[Opening Data for review section]

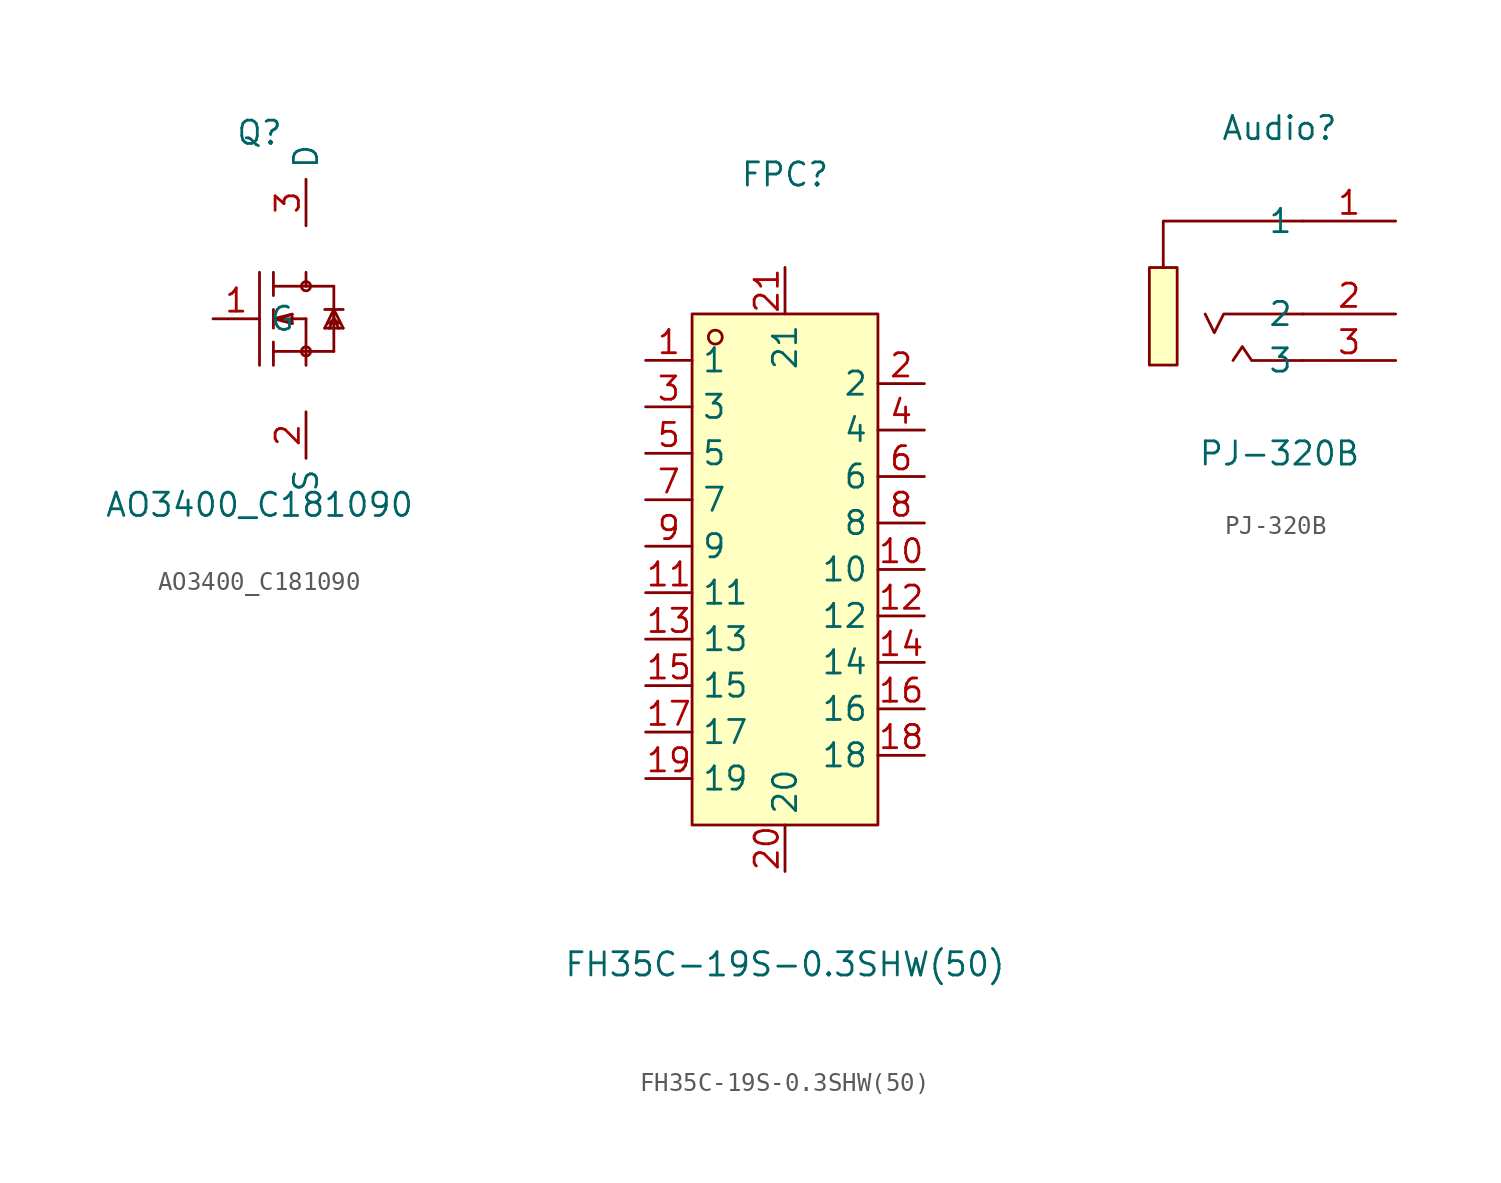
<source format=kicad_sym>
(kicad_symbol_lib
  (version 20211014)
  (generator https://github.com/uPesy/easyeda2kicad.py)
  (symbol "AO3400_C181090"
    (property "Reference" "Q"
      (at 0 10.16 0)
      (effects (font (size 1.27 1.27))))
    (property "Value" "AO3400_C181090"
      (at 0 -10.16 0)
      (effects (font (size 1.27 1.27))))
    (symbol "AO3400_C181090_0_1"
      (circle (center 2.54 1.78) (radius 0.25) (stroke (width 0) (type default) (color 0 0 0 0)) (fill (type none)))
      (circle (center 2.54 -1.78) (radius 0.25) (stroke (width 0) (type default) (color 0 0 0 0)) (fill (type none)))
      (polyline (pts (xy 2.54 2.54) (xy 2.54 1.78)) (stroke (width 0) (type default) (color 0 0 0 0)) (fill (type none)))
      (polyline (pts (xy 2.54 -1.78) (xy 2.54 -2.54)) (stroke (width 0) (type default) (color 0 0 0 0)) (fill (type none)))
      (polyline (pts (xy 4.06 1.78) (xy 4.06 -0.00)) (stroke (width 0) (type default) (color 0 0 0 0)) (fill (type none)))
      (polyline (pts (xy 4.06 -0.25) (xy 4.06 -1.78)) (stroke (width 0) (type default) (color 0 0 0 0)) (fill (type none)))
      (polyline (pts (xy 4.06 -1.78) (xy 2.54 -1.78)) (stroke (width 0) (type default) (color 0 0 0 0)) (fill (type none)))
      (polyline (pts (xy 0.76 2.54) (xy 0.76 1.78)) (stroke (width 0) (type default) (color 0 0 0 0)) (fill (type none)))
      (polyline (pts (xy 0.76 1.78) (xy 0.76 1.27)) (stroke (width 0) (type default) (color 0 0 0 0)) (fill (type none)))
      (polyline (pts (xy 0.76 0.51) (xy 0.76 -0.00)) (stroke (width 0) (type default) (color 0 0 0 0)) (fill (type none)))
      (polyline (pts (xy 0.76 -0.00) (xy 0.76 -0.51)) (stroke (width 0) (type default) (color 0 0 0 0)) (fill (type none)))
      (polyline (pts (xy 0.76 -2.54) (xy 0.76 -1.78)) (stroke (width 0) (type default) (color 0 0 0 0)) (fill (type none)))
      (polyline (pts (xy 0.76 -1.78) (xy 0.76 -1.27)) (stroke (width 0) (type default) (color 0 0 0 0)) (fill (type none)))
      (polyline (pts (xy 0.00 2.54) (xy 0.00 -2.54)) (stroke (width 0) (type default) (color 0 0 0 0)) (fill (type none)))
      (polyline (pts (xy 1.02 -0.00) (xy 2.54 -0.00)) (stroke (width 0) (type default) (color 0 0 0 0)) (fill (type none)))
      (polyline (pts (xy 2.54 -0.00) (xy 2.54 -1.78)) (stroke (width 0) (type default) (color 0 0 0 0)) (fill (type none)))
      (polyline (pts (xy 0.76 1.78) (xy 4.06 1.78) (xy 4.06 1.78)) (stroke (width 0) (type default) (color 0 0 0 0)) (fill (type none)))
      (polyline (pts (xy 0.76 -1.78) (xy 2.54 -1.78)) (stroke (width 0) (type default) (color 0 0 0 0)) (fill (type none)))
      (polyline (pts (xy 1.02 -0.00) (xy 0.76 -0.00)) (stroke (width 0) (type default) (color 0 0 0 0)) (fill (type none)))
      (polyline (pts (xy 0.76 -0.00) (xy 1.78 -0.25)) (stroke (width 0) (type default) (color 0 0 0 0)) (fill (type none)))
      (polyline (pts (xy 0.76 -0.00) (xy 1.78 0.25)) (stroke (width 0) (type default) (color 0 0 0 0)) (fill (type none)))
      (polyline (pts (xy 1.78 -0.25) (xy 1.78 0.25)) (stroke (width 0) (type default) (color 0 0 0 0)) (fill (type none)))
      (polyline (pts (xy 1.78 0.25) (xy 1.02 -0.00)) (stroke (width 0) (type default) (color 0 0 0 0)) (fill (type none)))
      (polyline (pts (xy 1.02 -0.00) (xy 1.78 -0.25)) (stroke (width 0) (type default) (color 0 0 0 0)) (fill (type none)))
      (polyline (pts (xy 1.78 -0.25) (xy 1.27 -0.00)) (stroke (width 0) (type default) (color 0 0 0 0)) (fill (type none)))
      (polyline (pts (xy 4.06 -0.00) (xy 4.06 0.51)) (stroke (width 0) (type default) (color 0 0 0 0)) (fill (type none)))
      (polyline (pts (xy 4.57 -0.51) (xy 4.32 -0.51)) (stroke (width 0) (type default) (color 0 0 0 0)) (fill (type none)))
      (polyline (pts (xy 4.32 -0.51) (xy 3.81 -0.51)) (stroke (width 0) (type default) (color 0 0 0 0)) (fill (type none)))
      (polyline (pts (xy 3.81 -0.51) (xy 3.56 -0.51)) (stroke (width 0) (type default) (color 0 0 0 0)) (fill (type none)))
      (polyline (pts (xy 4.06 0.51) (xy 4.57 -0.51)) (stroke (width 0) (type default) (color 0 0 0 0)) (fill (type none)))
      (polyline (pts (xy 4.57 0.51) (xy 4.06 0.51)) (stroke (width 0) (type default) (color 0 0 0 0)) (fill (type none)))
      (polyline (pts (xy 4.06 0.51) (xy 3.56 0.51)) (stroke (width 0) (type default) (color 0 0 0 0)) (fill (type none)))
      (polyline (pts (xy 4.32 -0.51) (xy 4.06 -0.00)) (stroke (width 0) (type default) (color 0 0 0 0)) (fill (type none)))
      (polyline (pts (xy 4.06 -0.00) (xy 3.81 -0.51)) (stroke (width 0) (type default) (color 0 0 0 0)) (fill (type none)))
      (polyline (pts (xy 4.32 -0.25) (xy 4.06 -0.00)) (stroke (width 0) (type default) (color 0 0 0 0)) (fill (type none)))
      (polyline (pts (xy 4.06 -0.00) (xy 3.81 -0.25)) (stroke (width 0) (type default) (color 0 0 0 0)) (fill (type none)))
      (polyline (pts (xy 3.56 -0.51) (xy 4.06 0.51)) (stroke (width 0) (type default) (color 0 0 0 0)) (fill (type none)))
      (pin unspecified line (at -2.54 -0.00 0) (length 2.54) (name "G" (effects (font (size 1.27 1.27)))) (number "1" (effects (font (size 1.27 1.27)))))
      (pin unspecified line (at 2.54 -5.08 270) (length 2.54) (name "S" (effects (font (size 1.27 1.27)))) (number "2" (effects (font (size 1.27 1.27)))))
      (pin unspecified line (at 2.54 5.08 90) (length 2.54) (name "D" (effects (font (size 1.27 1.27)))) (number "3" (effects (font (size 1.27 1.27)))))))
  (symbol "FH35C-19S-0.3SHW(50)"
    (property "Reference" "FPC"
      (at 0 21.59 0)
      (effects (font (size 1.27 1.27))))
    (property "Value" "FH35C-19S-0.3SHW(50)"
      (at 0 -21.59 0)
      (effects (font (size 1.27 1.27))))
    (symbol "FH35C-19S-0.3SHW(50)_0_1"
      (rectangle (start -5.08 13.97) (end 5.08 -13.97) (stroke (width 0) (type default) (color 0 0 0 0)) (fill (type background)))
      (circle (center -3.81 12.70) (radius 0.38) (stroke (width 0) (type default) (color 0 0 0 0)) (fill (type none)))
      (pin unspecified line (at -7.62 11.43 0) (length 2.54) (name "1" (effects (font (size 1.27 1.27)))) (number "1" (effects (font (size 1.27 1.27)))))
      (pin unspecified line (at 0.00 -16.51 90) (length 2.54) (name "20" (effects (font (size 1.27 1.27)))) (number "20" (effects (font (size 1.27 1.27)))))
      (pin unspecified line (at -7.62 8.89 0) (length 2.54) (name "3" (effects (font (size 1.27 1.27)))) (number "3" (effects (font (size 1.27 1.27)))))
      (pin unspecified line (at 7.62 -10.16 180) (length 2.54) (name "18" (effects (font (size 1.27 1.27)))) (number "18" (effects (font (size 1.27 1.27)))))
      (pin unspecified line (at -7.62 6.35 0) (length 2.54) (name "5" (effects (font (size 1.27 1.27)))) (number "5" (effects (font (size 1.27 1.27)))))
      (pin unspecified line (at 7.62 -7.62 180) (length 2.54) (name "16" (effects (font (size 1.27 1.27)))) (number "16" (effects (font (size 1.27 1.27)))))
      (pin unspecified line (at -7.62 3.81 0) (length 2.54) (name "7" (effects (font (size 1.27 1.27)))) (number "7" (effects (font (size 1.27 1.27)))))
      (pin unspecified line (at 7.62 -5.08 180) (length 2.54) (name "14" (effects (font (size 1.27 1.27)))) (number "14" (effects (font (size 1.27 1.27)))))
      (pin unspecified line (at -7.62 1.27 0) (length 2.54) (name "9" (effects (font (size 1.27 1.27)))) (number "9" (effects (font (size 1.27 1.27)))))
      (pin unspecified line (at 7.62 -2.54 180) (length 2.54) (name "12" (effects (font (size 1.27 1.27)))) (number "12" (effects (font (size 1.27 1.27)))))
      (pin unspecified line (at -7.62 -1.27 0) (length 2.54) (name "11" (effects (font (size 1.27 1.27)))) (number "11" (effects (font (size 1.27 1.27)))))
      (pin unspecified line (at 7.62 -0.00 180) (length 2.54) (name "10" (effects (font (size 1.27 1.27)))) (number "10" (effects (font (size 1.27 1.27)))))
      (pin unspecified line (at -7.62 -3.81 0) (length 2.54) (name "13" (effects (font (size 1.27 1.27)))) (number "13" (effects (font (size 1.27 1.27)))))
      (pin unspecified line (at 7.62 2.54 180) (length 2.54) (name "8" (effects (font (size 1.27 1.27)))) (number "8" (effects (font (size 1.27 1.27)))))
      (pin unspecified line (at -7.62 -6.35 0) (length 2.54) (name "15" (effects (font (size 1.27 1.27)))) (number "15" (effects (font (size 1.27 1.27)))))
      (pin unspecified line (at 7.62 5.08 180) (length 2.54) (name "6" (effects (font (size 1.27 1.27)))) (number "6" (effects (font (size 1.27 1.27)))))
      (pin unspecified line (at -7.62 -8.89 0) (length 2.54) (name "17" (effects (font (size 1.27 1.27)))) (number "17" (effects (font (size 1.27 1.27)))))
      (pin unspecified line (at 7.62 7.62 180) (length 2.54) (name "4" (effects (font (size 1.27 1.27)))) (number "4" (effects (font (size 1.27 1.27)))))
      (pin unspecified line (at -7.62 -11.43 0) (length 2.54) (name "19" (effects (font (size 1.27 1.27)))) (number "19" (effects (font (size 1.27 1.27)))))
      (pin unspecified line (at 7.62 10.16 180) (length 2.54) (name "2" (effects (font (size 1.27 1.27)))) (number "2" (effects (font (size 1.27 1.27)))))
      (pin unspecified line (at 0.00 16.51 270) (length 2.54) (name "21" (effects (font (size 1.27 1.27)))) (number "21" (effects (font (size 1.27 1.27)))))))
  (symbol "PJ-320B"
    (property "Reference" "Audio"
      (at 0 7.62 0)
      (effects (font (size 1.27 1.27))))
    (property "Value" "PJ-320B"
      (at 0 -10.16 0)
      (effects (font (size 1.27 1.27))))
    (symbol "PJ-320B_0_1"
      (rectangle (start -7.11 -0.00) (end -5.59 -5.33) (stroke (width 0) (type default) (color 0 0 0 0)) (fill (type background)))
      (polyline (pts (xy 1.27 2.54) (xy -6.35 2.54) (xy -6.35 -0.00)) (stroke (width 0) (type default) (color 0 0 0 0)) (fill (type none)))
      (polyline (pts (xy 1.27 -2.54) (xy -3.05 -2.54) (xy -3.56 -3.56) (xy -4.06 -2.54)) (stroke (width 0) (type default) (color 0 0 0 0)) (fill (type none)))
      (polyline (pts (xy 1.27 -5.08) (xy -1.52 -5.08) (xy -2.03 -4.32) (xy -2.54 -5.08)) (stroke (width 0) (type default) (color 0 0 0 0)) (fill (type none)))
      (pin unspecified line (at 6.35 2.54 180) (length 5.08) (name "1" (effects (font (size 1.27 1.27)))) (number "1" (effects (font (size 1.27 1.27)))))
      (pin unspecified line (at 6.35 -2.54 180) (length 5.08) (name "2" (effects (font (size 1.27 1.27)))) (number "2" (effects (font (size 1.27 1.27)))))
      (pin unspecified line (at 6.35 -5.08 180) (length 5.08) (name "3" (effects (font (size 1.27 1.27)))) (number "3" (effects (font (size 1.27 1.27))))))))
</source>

[Closing Data for review section]
[Opening Data for review section]

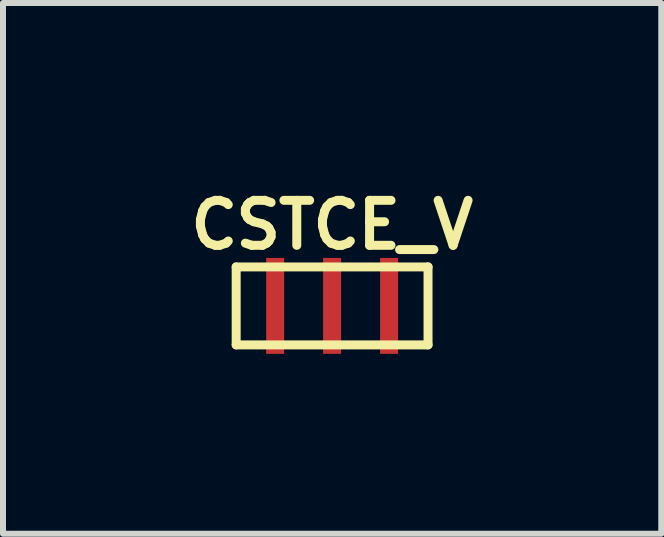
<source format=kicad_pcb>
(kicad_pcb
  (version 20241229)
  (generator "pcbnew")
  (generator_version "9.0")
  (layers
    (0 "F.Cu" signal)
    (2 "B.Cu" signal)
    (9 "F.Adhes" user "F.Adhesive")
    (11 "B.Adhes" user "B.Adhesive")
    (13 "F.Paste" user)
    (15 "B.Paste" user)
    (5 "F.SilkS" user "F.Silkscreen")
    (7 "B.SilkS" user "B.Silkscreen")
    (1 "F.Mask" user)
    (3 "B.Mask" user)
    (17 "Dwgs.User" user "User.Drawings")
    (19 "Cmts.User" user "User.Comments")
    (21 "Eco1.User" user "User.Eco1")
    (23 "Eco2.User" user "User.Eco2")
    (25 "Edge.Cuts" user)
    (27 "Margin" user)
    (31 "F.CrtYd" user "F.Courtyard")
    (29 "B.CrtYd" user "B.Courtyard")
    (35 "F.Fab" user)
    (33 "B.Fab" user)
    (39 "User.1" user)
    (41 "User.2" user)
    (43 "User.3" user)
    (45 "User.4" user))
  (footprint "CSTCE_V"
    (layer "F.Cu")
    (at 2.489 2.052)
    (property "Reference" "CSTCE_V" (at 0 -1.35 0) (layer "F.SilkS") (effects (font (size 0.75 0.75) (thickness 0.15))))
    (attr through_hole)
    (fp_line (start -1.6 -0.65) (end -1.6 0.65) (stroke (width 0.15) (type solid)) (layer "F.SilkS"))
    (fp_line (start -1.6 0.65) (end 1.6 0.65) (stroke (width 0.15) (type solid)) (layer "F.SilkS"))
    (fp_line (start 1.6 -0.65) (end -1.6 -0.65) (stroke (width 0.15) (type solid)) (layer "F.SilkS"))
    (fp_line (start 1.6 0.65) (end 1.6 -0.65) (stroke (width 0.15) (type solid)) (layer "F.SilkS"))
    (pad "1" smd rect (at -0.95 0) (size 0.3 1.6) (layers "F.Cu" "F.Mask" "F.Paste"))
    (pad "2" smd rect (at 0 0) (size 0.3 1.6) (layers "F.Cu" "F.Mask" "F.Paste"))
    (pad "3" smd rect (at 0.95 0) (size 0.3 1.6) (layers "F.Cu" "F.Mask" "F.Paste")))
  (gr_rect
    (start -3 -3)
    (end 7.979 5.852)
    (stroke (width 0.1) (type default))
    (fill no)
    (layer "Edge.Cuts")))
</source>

[Closing Data for review section]

• [Task] Work through the records line by line and tally those that include the word "Courtyard". Give the number alone.

• [Answer to this task] 2